Search code examples
postgresqlgreenplum

PostgreSQL/GreenPlum partition elimination and left join


Is it possible to use partition elimination with a left outer join to the partitioned table?

My understanding is that partition elimination only works if the partition key is in the where clause, so where right_table.date_key = '2016-02-01' would do the partition elimination, but that is incompatible with a left join as it would eliminate any rows that are not present in the right_table.

If I put where (right_table.date_key = '2016-02-02' or right_table.date_key is null) then it doesn't do any partition elimination.

I've been asked to post the full query, so here's a cut down version (the real thing is huge with dozens of columns, a couple more tables, some big case statements, and confidential client business logic):

select voyage.std -- timestamp
     , person.name
     , fact1.score score_1
     , fact2.score score_2
from fact1
     join voyage on voyage.voyage_sk = fact1.voyage_sk
     join person on person.person_sk = fact1.person_sk
left join fact2  on fact2.person_sk  = person.person_sk
where voyage.std = '2016-02-02 14:33:00'

So fact1 always exists, but fact2 is optional. None of the tables are partitioned.

Now for partitioning I am adding a new column, voyage_sdd, which is the date portion of voyage.std. I partition the fact tables and the voyage table on the new date column. Query then becomes this:

select voyage.std -- timestamp
     , person.name
     , fact1.score score_1
     , fact2.score score_2
from fact1
     join voyage on voyage.voyage_sk = fact1.voyage_sk
     join person on person.person_sk = fact1.person_sk
left join fact2  on fact2.person_sk  = person.person_sk
where voyage.std = '2016-02-02 14:33:00'
and voyage.voyage_sdd = '2016-02-02'
and fact1.voyage_sdd = '2016-02-02'
and fact2.voyage_sdd = '2016-02-02'

This last line makes fact2 an inner join. If I leave the last line out, then the query still works and returns the correct data, but it is less efficient than the non-partitioned query because it has to scan all the partitions. If I leave fact2 unpartitioned then I am getting a slight performance improvement in our test environment which only has a small data set, I am hoping that this will improve when we get some more disk space and a representative amount of data in test.

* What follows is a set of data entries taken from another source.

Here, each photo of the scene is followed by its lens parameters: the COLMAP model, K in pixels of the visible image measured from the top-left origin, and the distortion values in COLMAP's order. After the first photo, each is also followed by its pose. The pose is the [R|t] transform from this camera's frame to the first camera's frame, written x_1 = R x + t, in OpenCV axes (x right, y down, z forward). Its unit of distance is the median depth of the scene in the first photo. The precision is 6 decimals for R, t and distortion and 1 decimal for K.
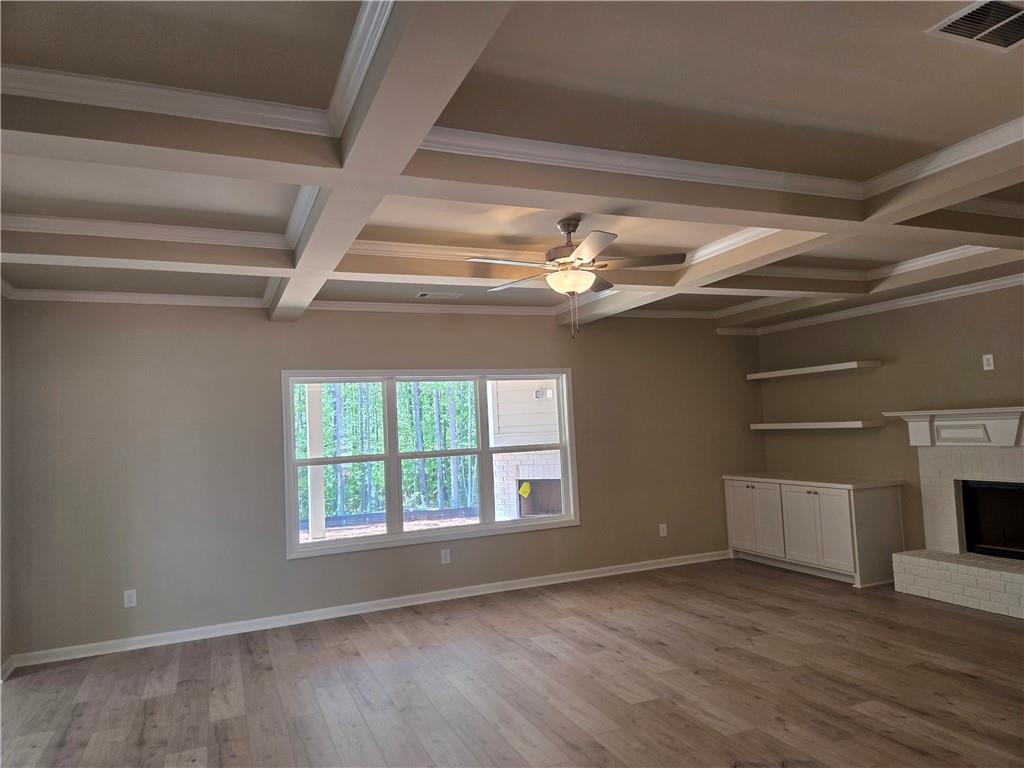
lens RADIAL K [[688.3, 0, 517.4], [0, 688.3, 385.8], [0, 0, 1]] dist [0.056060, -0.033546]
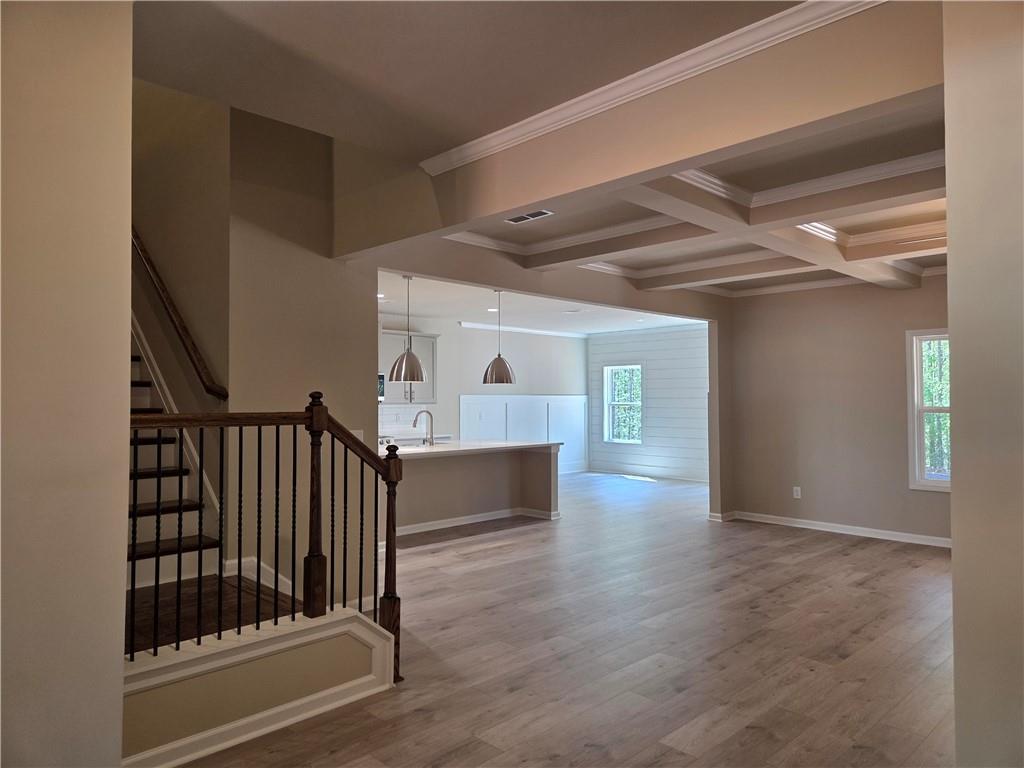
lens RADIAL K [[688.3, 0, 515.9], [0, 688.3, 382.3], [0, 0, 1]] dist [0.056060, -0.033546]
pose [[0.357431, 0.022657, -0.933665, 0.617217], [0.039148, 0.998464, 0.039216, -0.008141], [0.933119, -0.050568, 0.355995, -0.061445]]
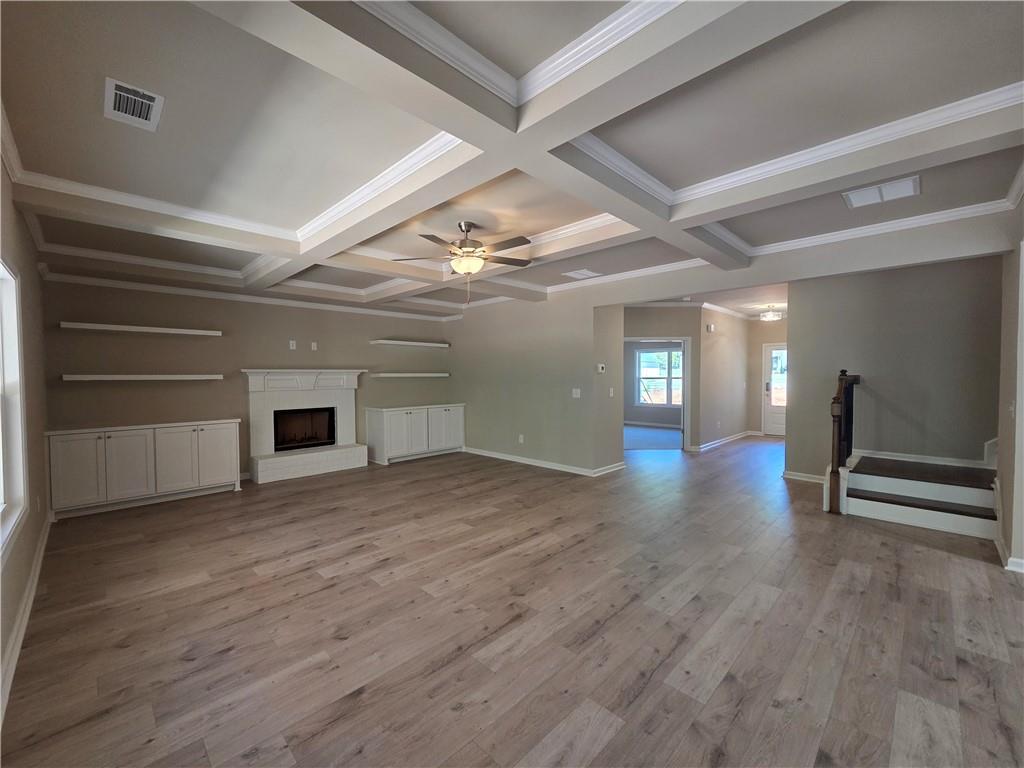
lens RADIAL K [[420.9, 0, 504.0], [0, 420.9, 380.8], [0, 0, 1]] dist [0.005663, -0.000652]
pose [[-0.359909, 0.035004, 0.932330, -0.619290], [-0.031849, 0.998253, -0.049773, 0.108921], [-0.932443, -0.047607, -0.358166, 0.975409]]
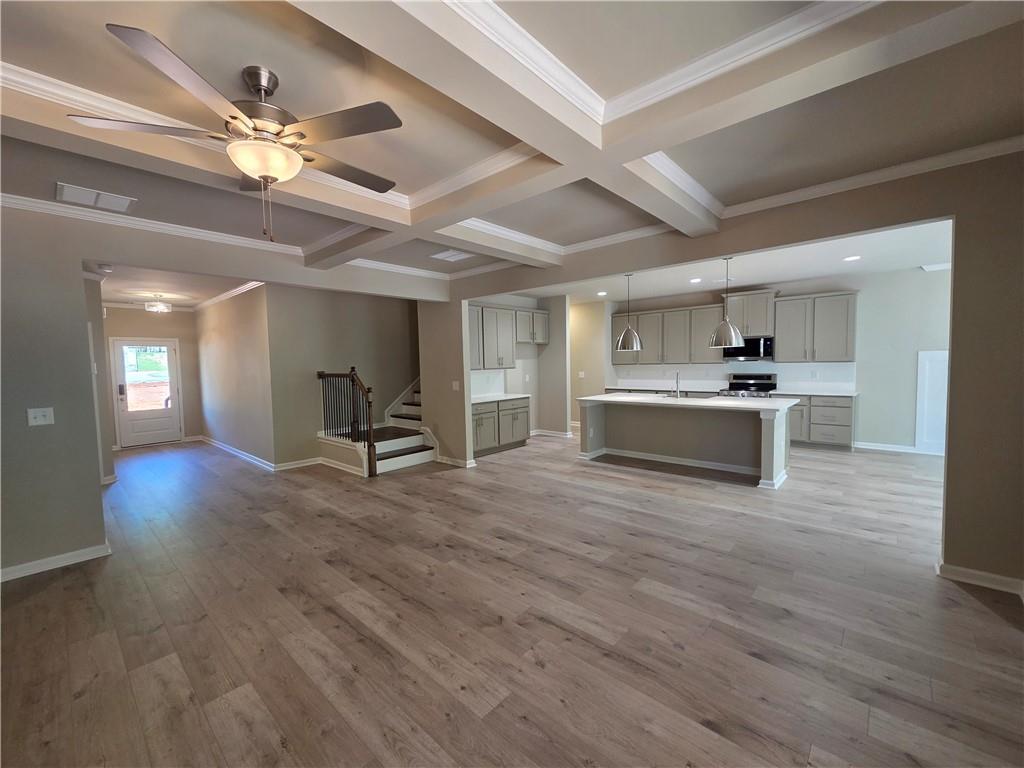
lens RADIAL K [[420.9, 0, 503.8], [0, 420.9, 388.0], [0, 0, 1]] dist [0.005663, -0.000652]
pose [[-0.912884, 0.093017, -0.397481, 0.037692], [0.088700, 0.995628, 0.029278, 0.078335], [0.398467, -0.008529, -0.917143, 1.192415]]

So to reiterate my question, how can I partition fact2 and still have a left join to it?

Update This works:

select voyage.std -- timestamp
     , person.name
     , fact1.score score_1
     , fact2.score score_2
from voyage 
     join person on person.person_sk = fact1.person_sk
     join fact1  on fact1.voyage_sk  = voyage.voyage_sk and fact1.voyage_sdd = voyage.voyage_sdd
left join fact2  on fact2.person_sk  = person.person_sk and fact2.voyage_sdd = voyage.voyage_sdd
where voyage.std = '2016-02-02 14:33:00'
and voyage.voyage_sdd = '2016-02-02'

The optimizer knows that the fact2 (and fact1) tables are partitoned on the join key, and that since the voyage table has a constraint on the join key, the fact table partitions can be eliminated.


Solution

  • First, where (right_table.date_key = '2016-02-02' or right_table.date_key is null) the or condition on the NULL might be the issue blocked partition elimination.

    Second, for the question of "how to partition f2". Most time, I always partition on 'date', since most of DW queries will have a predicate to narrow down the 'date'. Like you did at the last line fact2.voyage_sdd = '2016-02-02'.

    Furthermore, I would include ALL the partition columns in the 'join' column if that's following your business logic. In that case, if optimizer support dynamic partition elimination through joins, like GPORCA (http://pivotal.io/big-data/white-paper/optimizing-queries-over-partitioned-tables-in-mpp-systems), then you can benefit from it.

    Hope that answered your question.